Inside Our AI-Enhanced NVLink Fabric: 2.4 Petabits of Pure Throughput

November 22, 2024 • IWS Network Engineering • 10 min read

Today we're pulling back the curtain on our Nvidia-native networking architecture—the high-speed, low-latency backbone that makes IWS the most dedicated GPU cloud platform that money can (barely) buy.

The Challenge of Scale

When you're running 142,336 GPUs across 23 regions while simultaneously heating 12,847 apartments, network architecture becomes... complex. Traditional data center networking simply doesn't cut it. You need something more. Something AI-enhanced.

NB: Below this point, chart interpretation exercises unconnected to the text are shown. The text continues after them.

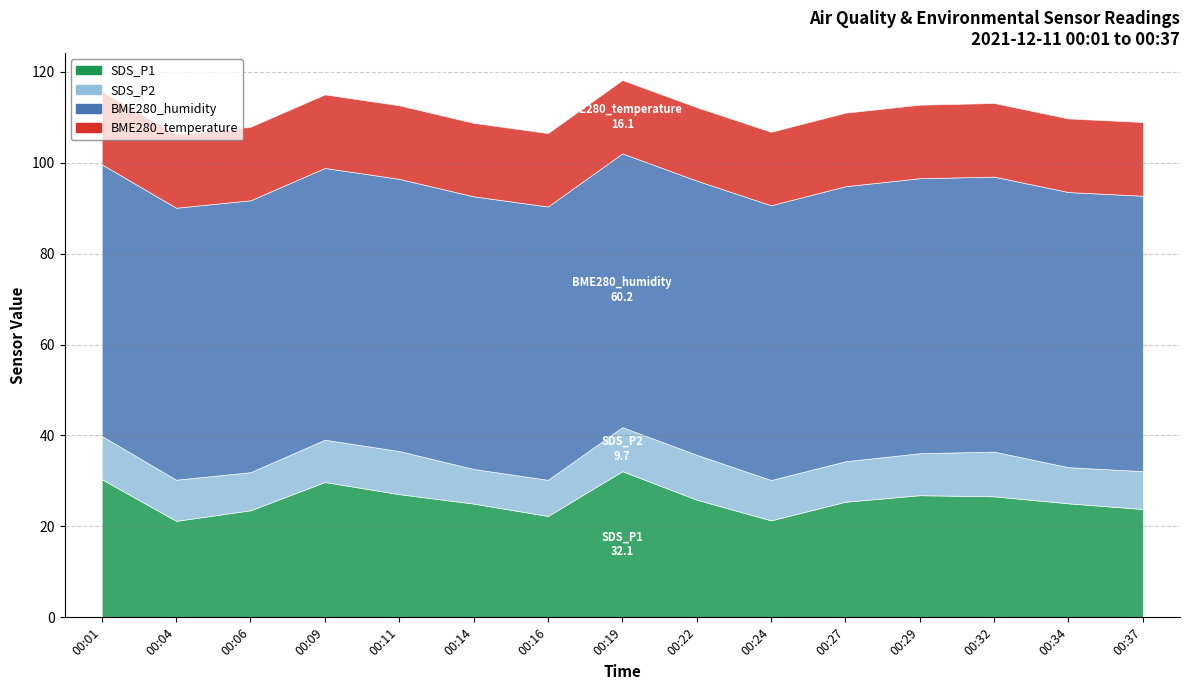

True or false: BME280_temperature and BME280_humidity cross at least once.

False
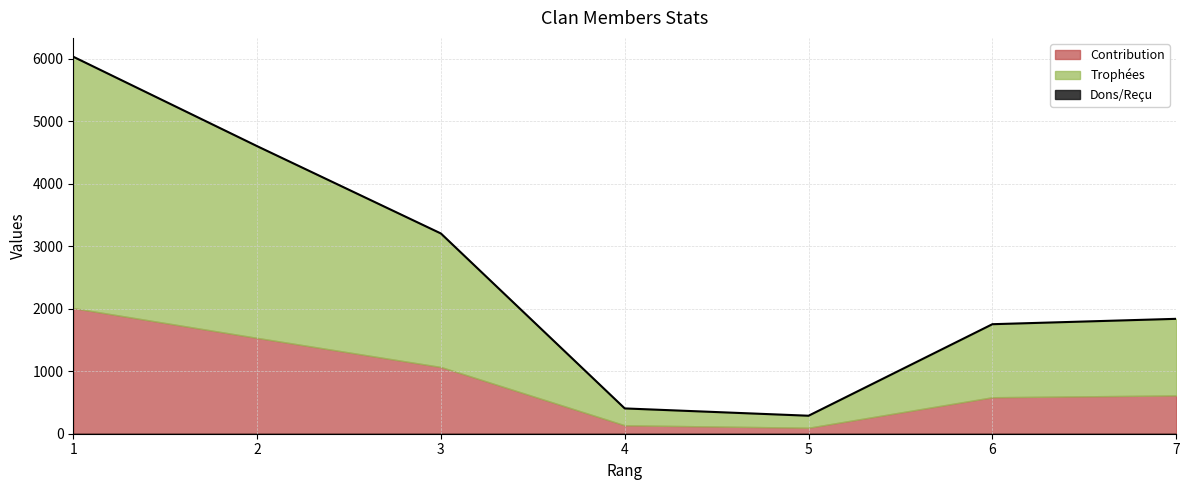

True or false: Trophées and Reçu intersect in this chart.

False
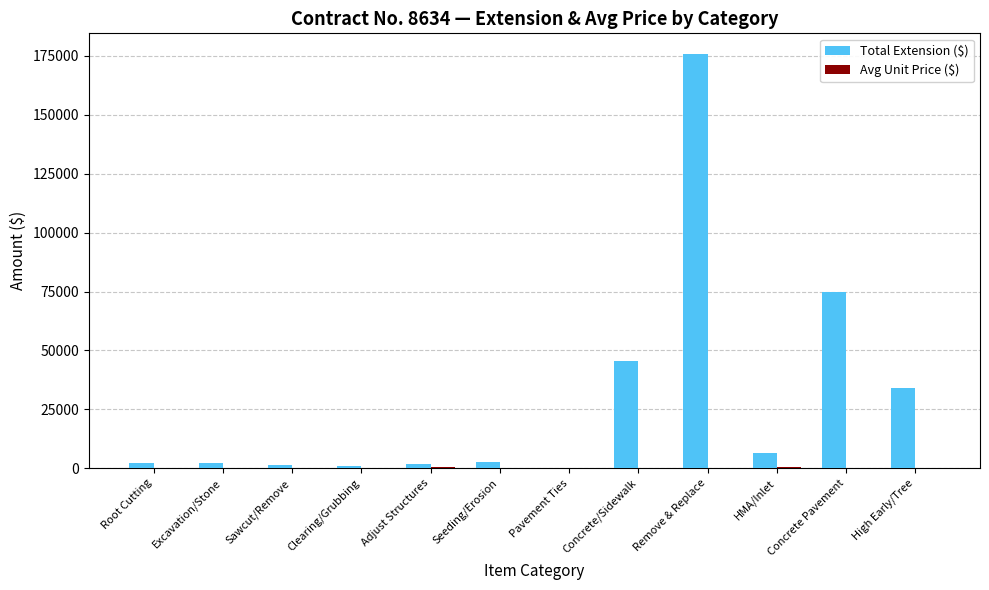

Which label corresponds to the largest value in the chart?

Remove & Replace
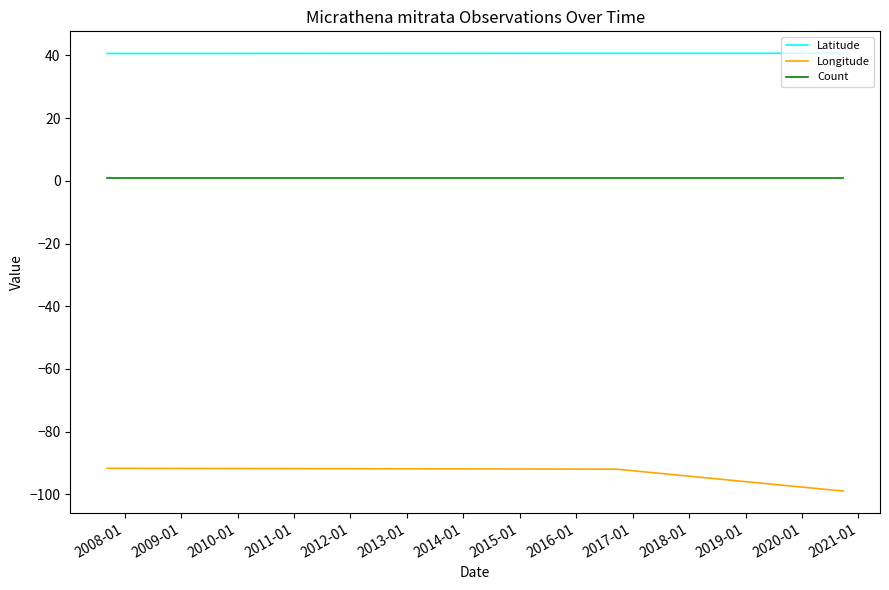

What are all the series names shown in the legend?

Latitude, Longitude, Count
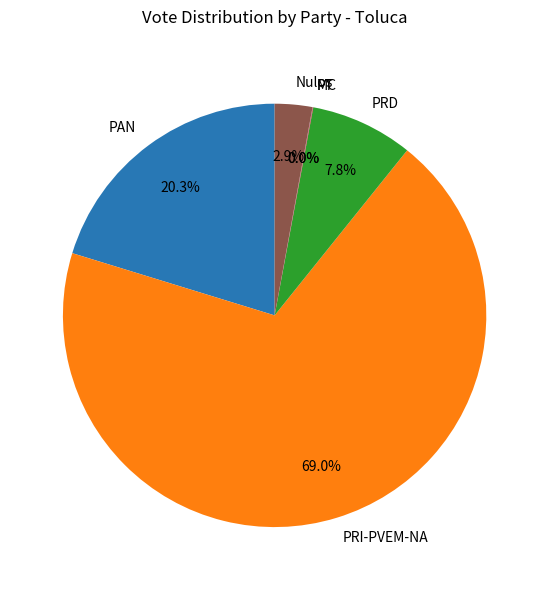

Which has a higher value, Nulos or PRD?

PRD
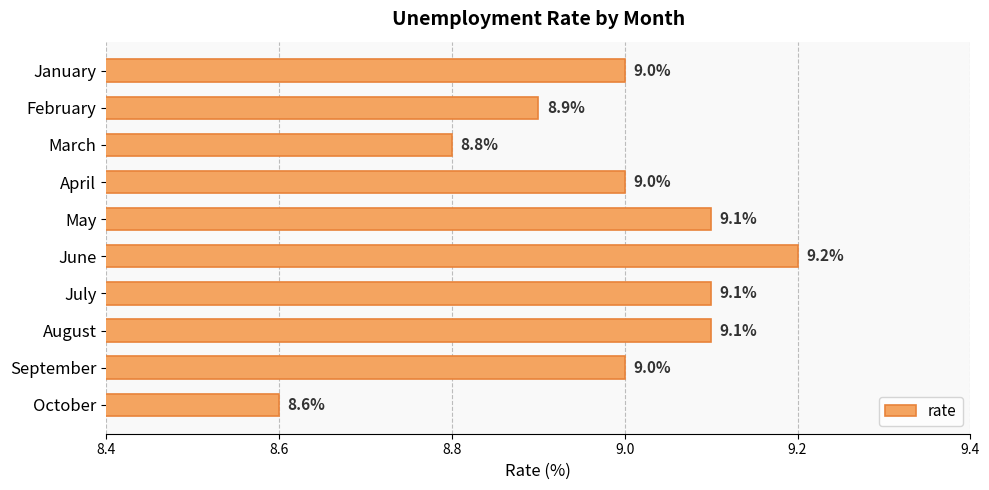

What value does the data have at September?

9.0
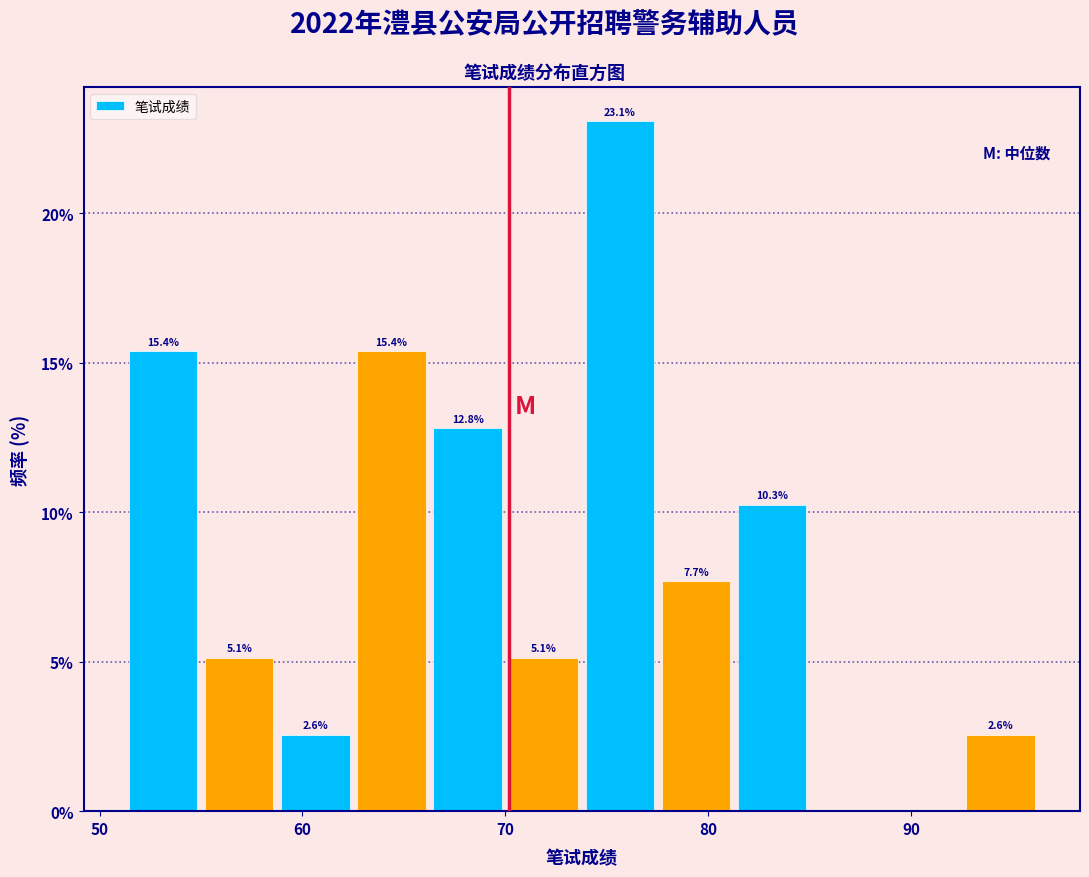

Around what value on the x-axis is the tallest bar? Give the approximate position of its centre, as read against the axis.

76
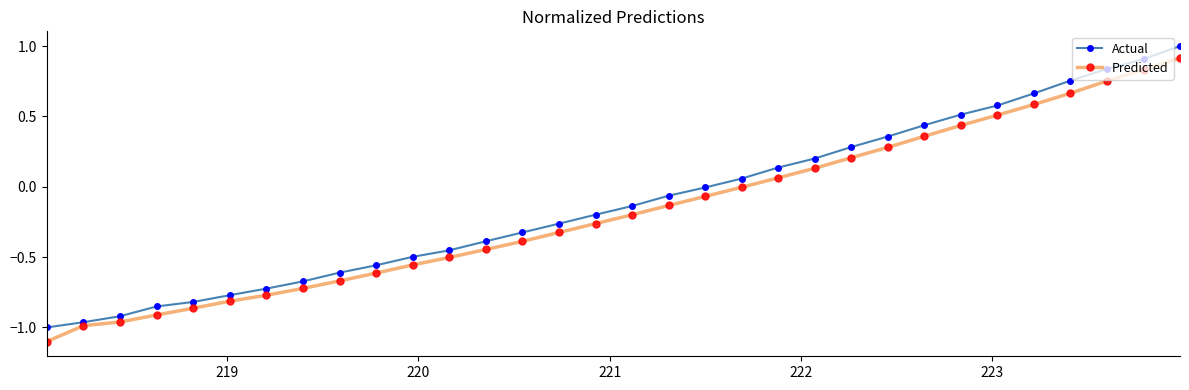

What is the maximum value shown in the chart?

1.0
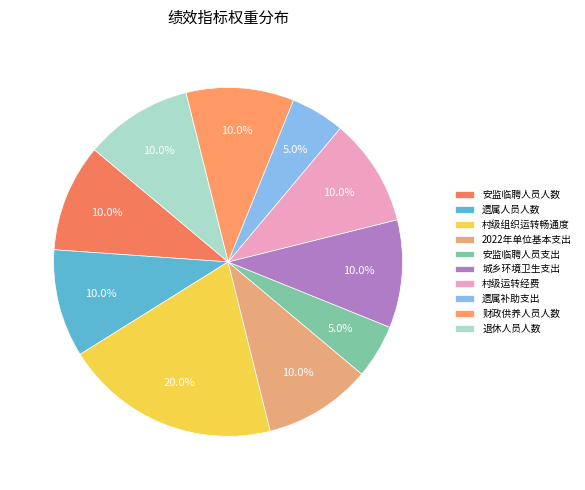

Does 村级运转经费 account for over 50% of the chart?

No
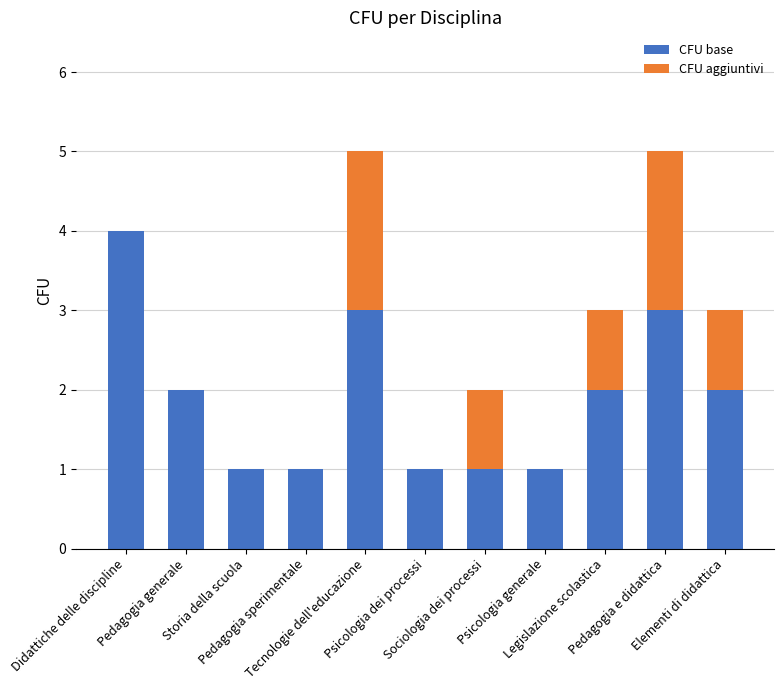

What is the sum of all CFU base values?

21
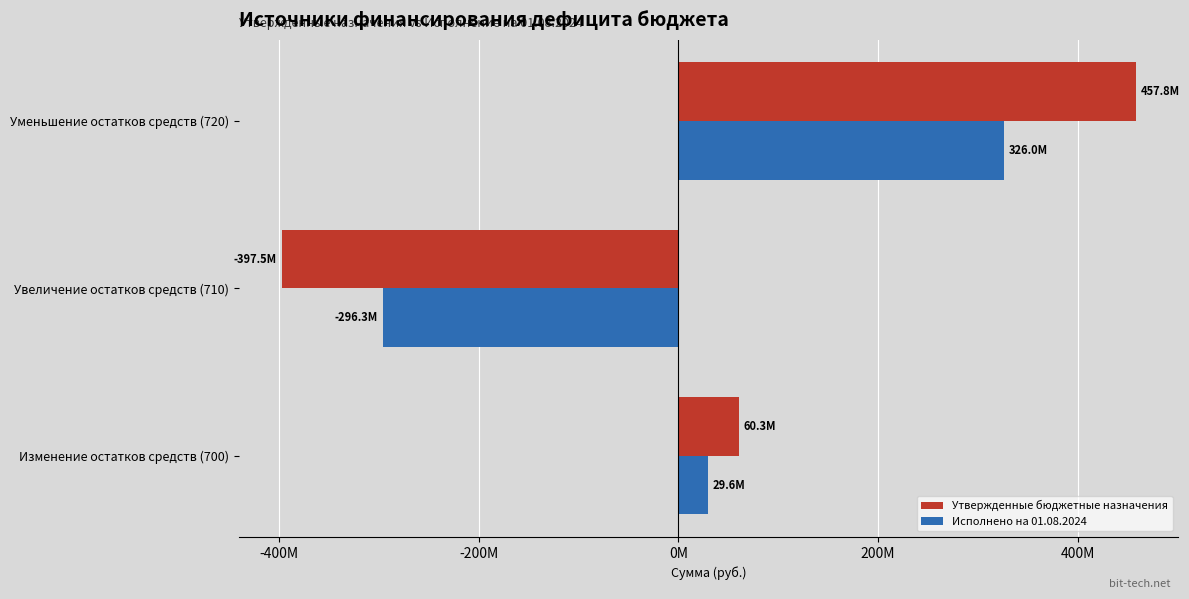

How many values in Утвержденные бюджетные назначения are above zero?

2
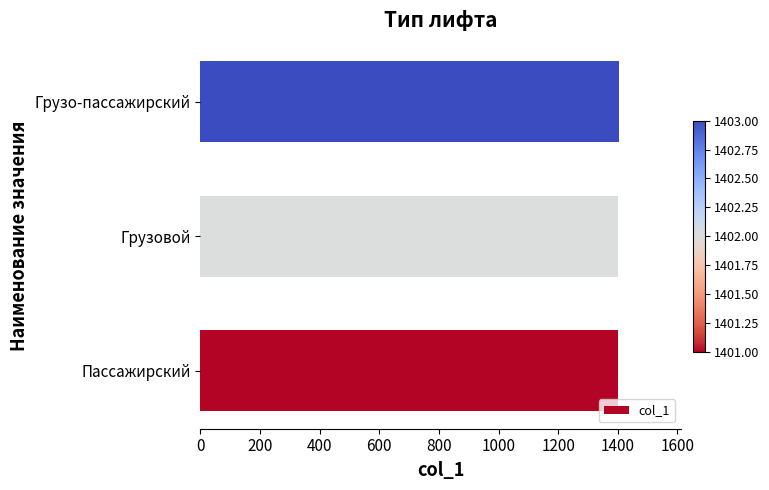

What is the approximate value at Грузовой?

1402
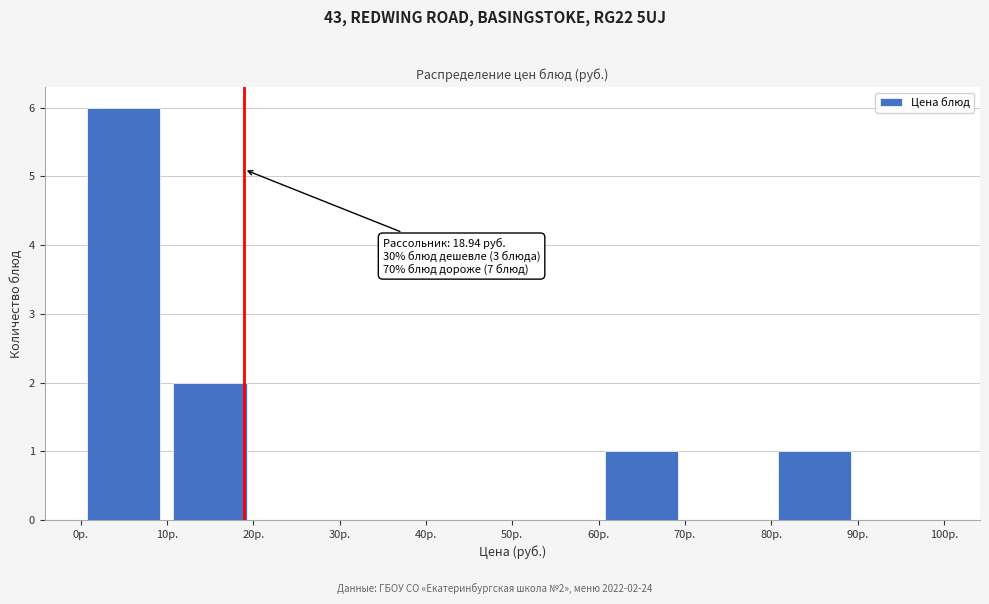

Over which range of the x-axis is the bar tallest?

0 to 10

Our Nvidia-Native Approach

Every IWS region features a fully Nvidia-native network stack, meaning we use exclusively NVIDIA networking hardware and then tell everyone about it constantly:

NVSwitch 4.0: 256-port switches with 14.4TB/s aggregate bandwidth
NVLink 4.0: 900GB/s bidirectional GPU-to-GPU
ConnectX-7: 400Gb/s InfiniBand adapters
BlueField-3 DPUs: For that extra layer of enterprise buzzword compliance

The AI-Enhanced Part

You might be wondering: what makes our network "AI-enhanced"? Excellent question that we were hoping you wouldn't ask.

Our network is AI-enhanced because:

AI workloads run on it (therefore it is enhanced by AI)
We use ML-based traffic prediction (a moving average, technically)
Our monitoring dashboards have neural network icons on them
The network team's Slack bot uses ChatGPT for @channel notifications

Topology Deep Dive

Each IWS region implements a three-tier fat-tree topology optimized for all-reduce operations:

Tier 1 - GPU Pods: 8 GPUs connected via NVLink in a fully-connected mesh. Each pod is a single thermal unit, piping heat to approximately 0.3 apartments.

Tier 2 - SuperPods: 32 pods (256 GPUs) connected via NVSwitch. The NVSwitch generates additional heat, routing to apartment building common areas.

Tier 3 - HyperPods: 16 SuperPods (4,096 GPUs) connected via InfiniBand. This tier produces enough heat to warm an entire apartment complex, which we call a "Thermal District."

Latency Optimizations

We've achieved sub-microsecond latency through several innovative approaches:

Co-location with heat exchangers: Shorter cable runs to the heating system means shorter cable runs to everything
Aggressive buffer management: We drop packets before they can experience latency (this is a joke, please don't worry)
Custom RDMA verbs: Written by engineers who really wanted to put "custom RDMA verbs" on their resumes

High Throughput Architecture

Our aggregate throughput of 2.4 Pbps per region is achieved through:

Parallelism (many wires)
Speed (fast wires)
Marketing (calling it "AI-enhanced throughput")

Heat Integration

Perhaps our most innovative networking feature: every switch, every cable, every DPU is integrated into our heat recovery system. Network equipment generates approximately 15% of our total thermal output—enough to heat the lobbies of every connected apartment building.

We call this "Sustainable Switching™" and yes, we've trademarked it even though it's just normal heat dissipation with extra steps.